### Directions
Line by line, copy the records below exactly and leave the pictures out.

### Input data

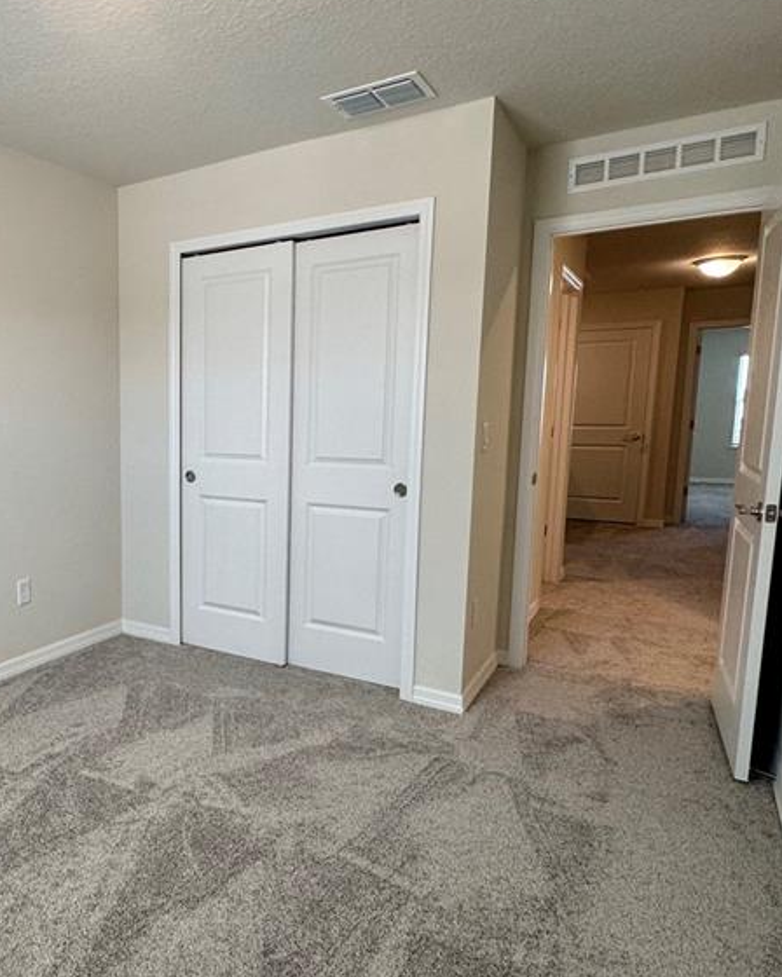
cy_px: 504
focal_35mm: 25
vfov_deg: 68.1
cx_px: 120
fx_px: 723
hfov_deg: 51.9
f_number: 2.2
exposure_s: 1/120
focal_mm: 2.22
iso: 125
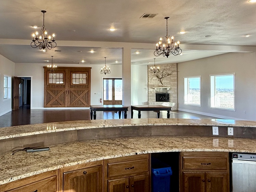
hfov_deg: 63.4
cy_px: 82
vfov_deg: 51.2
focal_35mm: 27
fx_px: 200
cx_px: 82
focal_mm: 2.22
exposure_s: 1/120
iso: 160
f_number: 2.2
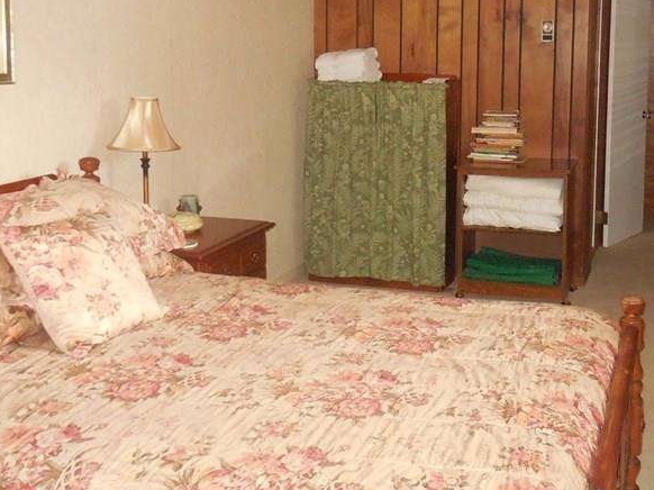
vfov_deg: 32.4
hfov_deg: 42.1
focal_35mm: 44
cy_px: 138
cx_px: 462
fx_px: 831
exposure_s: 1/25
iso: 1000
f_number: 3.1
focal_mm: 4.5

### Finished task
cy_px: 504
focal_35mm: 25
vfov_deg: 68.1
cx_px: 120
fx_px: 723
hfov_deg: 51.9
f_number: 2.2
exposure_s: 1/120
focal_mm: 2.22
iso: 125
hfov_deg: 63.4
cy_px: 82
vfov_deg: 51.2
focal_35mm: 27
fx_px: 200
cx_px: 82
focal_mm: 2.22
exposure_s: 1/120
iso: 160
f_number: 2.2
vfov_deg: 32.4
hfov_deg: 42.1
focal_35mm: 44
cy_px: 138
cx_px: 462
fx_px: 831
exposure_s: 1/25
iso: 1000
f_number: 3.1
focal_mm: 4.5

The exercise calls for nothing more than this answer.